CFCs were once common is aerosol sprays, foams, air conditioners, fire extinguishers and refrigerators. However, The 1987 Montreal Protocol banned production of CFCs by 2010, helping to reduce harmful, ozone destroying emission.
Volcano eruption to blame?
On Jan. 15, 2022, the Hunga Tonga-Hunga Ha’apai volcano erupted near Tonga, part of Polynesia in the southern Pacific. According to NASA, the violent underwater eruption sent so much water vapor into the stratosphere, it could fill 58,000 Olympic-size swimming pools.

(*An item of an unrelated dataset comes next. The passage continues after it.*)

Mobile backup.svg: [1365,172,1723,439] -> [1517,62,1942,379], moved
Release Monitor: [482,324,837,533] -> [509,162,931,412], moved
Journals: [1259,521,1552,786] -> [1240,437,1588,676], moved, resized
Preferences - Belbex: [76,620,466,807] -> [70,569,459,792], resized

Scientists estimate that the 2022 Tonga eruption sent the equivalent of 10% of the water already present in the stratosphere. The amount of additional water vapor in the stratosphere could last for years, not only influencing upper atmospheric chemistry affecting the ozone layer, but temperatures on the surface as well.
The enormous plume of water vapor likely contributed to this year’s ozone hole depletion. NASA researchers can’t fully grasp the eruption’s effect on the ozone hole, but water vapor likely boosted chemical reactions in the stratosphere that depleted the ozone layer.